Output the full listing exactly.
-.-.-
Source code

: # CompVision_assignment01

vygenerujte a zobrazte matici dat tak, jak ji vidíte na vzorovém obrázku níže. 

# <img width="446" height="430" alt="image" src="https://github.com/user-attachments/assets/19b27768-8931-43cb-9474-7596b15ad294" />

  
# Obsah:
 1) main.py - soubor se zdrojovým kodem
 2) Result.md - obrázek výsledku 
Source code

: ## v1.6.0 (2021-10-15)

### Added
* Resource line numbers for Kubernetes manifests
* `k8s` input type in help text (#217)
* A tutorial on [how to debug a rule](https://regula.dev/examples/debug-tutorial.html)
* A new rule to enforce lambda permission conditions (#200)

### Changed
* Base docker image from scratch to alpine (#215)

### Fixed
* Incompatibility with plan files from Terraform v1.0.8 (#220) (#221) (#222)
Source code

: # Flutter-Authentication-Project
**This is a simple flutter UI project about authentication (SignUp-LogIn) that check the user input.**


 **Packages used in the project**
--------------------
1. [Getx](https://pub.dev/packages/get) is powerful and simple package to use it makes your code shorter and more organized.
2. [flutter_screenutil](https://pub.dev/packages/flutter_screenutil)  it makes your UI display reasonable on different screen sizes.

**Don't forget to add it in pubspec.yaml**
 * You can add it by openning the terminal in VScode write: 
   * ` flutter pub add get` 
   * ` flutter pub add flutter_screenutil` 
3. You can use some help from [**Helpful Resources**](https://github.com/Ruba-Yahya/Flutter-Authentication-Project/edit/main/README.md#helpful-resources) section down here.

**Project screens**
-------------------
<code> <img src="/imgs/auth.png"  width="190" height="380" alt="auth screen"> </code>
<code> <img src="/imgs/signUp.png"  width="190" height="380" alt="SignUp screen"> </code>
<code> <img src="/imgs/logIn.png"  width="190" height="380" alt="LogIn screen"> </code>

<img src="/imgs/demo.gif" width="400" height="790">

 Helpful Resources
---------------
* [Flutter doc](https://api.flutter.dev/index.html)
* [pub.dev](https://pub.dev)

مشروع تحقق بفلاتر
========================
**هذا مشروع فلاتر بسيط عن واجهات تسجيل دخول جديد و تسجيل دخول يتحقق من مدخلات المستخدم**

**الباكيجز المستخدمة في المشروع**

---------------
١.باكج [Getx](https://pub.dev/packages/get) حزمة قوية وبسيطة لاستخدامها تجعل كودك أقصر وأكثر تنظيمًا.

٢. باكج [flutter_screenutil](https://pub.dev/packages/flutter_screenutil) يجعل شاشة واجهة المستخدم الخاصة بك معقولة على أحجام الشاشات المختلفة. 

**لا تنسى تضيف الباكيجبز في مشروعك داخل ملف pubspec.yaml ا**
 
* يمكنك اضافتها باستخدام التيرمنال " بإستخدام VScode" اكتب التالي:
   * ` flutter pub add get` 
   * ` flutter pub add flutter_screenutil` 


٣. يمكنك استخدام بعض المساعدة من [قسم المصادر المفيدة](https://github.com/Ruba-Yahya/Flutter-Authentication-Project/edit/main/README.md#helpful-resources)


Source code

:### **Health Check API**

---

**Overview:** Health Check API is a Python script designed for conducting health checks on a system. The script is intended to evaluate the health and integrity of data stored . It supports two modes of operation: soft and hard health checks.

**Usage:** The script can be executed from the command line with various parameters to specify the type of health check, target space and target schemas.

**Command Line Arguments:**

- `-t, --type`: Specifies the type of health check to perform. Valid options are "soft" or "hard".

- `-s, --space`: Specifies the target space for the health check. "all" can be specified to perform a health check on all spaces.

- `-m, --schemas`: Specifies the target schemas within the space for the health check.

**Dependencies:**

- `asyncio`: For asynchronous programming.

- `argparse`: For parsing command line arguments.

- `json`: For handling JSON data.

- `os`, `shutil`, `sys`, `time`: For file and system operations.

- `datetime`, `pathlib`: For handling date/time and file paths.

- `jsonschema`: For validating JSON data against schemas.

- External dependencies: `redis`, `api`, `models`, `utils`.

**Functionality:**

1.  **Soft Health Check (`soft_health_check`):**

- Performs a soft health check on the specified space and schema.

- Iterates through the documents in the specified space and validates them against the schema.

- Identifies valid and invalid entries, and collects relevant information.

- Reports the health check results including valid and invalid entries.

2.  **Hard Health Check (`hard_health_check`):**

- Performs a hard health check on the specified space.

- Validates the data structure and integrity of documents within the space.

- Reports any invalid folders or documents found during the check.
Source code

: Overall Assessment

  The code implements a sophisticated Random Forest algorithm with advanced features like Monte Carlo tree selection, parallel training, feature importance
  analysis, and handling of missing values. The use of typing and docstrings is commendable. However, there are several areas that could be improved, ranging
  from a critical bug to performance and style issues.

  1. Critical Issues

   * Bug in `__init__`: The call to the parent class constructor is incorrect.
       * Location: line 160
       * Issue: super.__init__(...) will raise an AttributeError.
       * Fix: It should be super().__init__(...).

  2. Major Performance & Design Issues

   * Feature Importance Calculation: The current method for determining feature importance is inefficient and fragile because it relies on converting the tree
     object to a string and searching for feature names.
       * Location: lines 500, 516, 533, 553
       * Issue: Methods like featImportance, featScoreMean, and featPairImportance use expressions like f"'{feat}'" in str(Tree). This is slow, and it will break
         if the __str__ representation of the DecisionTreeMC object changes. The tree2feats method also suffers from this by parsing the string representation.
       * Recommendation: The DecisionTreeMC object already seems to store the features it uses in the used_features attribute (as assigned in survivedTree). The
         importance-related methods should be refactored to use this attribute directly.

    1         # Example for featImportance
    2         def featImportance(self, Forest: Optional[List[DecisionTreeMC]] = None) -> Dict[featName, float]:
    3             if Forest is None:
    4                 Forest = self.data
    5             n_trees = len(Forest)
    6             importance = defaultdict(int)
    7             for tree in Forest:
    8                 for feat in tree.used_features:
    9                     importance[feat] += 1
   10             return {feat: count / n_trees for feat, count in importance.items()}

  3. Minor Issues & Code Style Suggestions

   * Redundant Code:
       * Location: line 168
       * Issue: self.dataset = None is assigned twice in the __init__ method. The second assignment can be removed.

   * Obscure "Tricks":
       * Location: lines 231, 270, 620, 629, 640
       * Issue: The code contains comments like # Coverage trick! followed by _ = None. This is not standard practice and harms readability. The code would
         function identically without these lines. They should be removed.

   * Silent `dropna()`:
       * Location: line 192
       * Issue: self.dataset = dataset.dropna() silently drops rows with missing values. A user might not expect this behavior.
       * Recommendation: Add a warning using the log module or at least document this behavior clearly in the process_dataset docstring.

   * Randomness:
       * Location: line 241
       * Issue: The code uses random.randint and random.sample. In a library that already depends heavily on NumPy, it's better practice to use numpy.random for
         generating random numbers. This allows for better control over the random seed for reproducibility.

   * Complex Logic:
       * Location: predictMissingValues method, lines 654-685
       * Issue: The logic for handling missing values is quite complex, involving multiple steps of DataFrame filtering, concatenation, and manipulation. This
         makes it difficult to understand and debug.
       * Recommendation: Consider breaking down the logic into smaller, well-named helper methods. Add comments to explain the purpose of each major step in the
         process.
-.-.-
§ SOLVED EXERCISE:
Source code

: # CompVision_assignment01

vygenerujte a zobrazte matici dat tak, jak ji vidíte na vzorovém obrázku níže. 

# <img width="446" height="430" alt="image" src="https://github.com/user-attachments/assets/19b27768-8931-43cb-9474-7596b15ad294" />

  
# Obsah:
 1) main.py - soubor se zdrojovým kodem
 2) Result.md - obrázek výsledku 
Source code

: ## v1.6.0 (2021-10-15)

### Added
* Resource line numbers for Kubernetes manifests
* `k8s` input type in help text (#217)
* A tutorial on [how to debug a rule](https://regula.dev/examples/debug-tutorial.html)
* A new rule to enforce lambda permission conditions (#200)

### Changed
* Base docker image from scratch to alpine (#215)

### Fixed
* Incompatibility with plan files from Terraform v1.0.8 (#220) (#221) (#222)
Source code

: # Flutter-Authentication-Project
**This is a simple flutter UI project about authentication (SignUp-LogIn) that check the user input.**


 **Packages used in the project**
--------------------
1. [Getx](https://pub.dev/packages/get) is powerful and simple package to use it makes your code shorter and more organized.
2. [flutter_screenutil](https://pub.dev/packages/flutter_screenutil)  it makes your UI display reasonable on different screen sizes.

**Don't forget to add it in pubspec.yaml**
 * You can add it by openning the terminal in VScode write: 
   * ` flutter pub add get` 
   * ` flutter pub add flutter_screenutil` 
3. You can use some help from [**Helpful Resources**](https://github.com/Ruba-Yahya/Flutter-Authentication-Project/edit/main/README.md#helpful-resources) section down here.

**Project screens**
-------------------
<code> <img src="/imgs/auth.png"  width="190" height="380" alt="auth screen"> </code>
<code> <img src="/imgs/signUp.png"  width="190" height="380" alt="SignUp screen"> </code>
<code> <img src="/imgs/logIn.png"  width="190" height="380" alt="LogIn screen"> </code>

<img src="/imgs/demo.gif" width="400" height="790">

 Helpful Resources
---------------
* [Flutter doc](https://api.flutter.dev/index.html)
* [pub.dev](https://pub.dev)

مشروع تحقق بفلاتر
========================
**هذا مشروع فلاتر بسيط عن واجهات تسجيل دخول جديد و تسجيل دخول يتحقق من مدخلات المستخدم**

**الباكيجز المستخدمة في المشروع**

---------------
١.باكج [Getx](https://pub.dev/packages/get) حزمة قوية وبسيطة لاستخدامها تجعل كودك أقصر وأكثر تنظيمًا.

٢. باكج [flutter_screenutil](https://pub.dev/packages/flutter_screenutil) يجعل شاشة واجهة المستخدم الخاصة بك معقولة على أحجام الشاشات المختلفة. 

**لا تنسى تضيف الباكيجبز في مشروعك داخل ملف pubspec.yaml ا**
 
* يمكنك اضافتها باستخدام التيرمنال " بإستخدام VScode" اكتب التالي:
   * ` flutter pub add get` 
   * ` flutter pub add flutter_screenutil` 


٣. يمكنك استخدام بعض المساعدة من [قسم المصادر المفيدة](https://github.com/Ruba-Yahya/Flutter-Authentication-Project/edit/main/README.md#helpful-resources)


Source code

:### **Health Check API**

---

**Overview:** Health Check API is a Python script designed for conducting health checks on a system. The script is intended to evaluate the health and integrity of data stored . It supports two modes of operation: soft and hard health checks.

**Usage:** The script can be executed from the command line with various parameters to specify the type of health check, target space and target schemas.

**Command Line Arguments:**

- `-t, --type`: Specifies the type of health check to perform. Valid options are "soft" or "hard".

- `-s, --space`: Specifies the target space for the health check. "all" can be specified to perform a health check on all spaces.

- `-m, --schemas`: Specifies the target schemas within the space for the health check.

**Dependencies:**

- `asyncio`: For asynchronous programming.

- `argparse`: For parsing command line arguments.

- `json`: For handling JSON data.

- `os`, `shutil`, `sys`, `time`: For file and system operations.

- `datetime`, `pathlib`: For handling date/time and file paths.

- `jsonschema`: For validating JSON data against schemas.

- External dependencies: `redis`, `api`, `models`, `utils`.

**Functionality:**

1.  **Soft Health Check (`soft_health_check`):**

- Performs a soft health check on the specified space and schema.

- Iterates through the documents in the specified space and validates them against the schema.

- Identifies valid and invalid entries, and collects relevant information.

- Reports the health check results including valid and invalid entries.

2.  **Hard Health Check (`hard_health_check`):**

- Performs a hard health check on the specified space.

- Validates the data structure and integrity of documents within the space.

- Reports any invalid folders or documents found during the check.
Source code

: Overall Assessment

  The code implements a sophisticated Random Forest algorithm with advanced features like Monte Carlo tree selection, parallel training, feature importance
  analysis, and handling of missing values. The use of typing and docstrings is commendable. However, there are several areas that could be improved, ranging
  from a critical bug to performance and style issues.

  1. Critical Issues

   * Bug in `__init__`: The call to the parent class constructor is incorrect.
       * Location: line 160
       * Issue: super.__init__(...) will raise an AttributeError.
       * Fix: It should be super().__init__(...).

  2. Major Performance & Design Issues

   * Feature Importance Calculation: The current method for determining feature importance is inefficient and fragile because it relies on converting the tree
     object to a string and searching for feature names.
       * Location: lines 500, 516, 533, 553
       * Issue: Methods like featImportance, featScoreMean, and featPairImportance use expressions like f"'{feat}'" in str(Tree). This is slow, and it will break
         if the __str__ representation of the DecisionTreeMC object changes. The tree2feats method also suffers from this by parsing the string representation.
       * Recommendation: The DecisionTreeMC object already seems to store the features it uses in the used_features attribute (as assigned in survivedTree). The
         importance-related methods should be refactored to use this attribute directly.

    1         # Example for featImportance
    2         def featImportance(self, Forest: Optional[List[DecisionTreeMC]] = None) -> Dict[featName, float]:
    3             if Forest is None:
    4                 Forest = self.data
    5             n_trees = len(Forest)
    6             importance = defaultdict(int)
    7             for tree in Forest:
    8                 for feat in tree.used_features:
    9                     importance[feat] += 1
   10             return {feat: count / n_trees for feat, count in importance.items()}

  3. Minor Issues & Code Style Suggestions

   * Redundant Code:
       * Location: line 168
       * Issue: self.dataset = None is assigned twice in the __init__ method. The second assignment can be removed.

   * Obscure "Tricks":
       * Location: lines 231, 270, 620, 629, 640
       * Issue: The code contains comments like # Coverage trick! followed by _ = None. This is not standard practice and harms readability. The code would
         function identically without these lines. They should be removed.

   * Silent `dropna()`:
       * Location: line 192
       * Issue: self.dataset = dataset.dropna() silently drops rows with missing values. A user might not expect this behavior.
       * Recommendation: Add a warning using the log module or at least document this behavior clearly in the process_dataset docstring.

   * Randomness:
       * Location: line 241
       * Issue: The code uses random.randint and random.sample. In a library that already depends heavily on NumPy, it's better practice to use numpy.random for
         generating random numbers. This allows for better control over the random seed for reproducibility.

   * Complex Logic:
       * Location: predictMissingValues method, lines 654-685
       * Issue: The logic for handling missing values is quite complex, involving multiple steps of DataFrame filtering, concatenation, and manipulation. This
         makes it difficult to understand and debug.
       * Recommendation: Consider breaking down the logic into smaller, well-named helper methods. Add comments to explain the purpose of each major step in the
         process.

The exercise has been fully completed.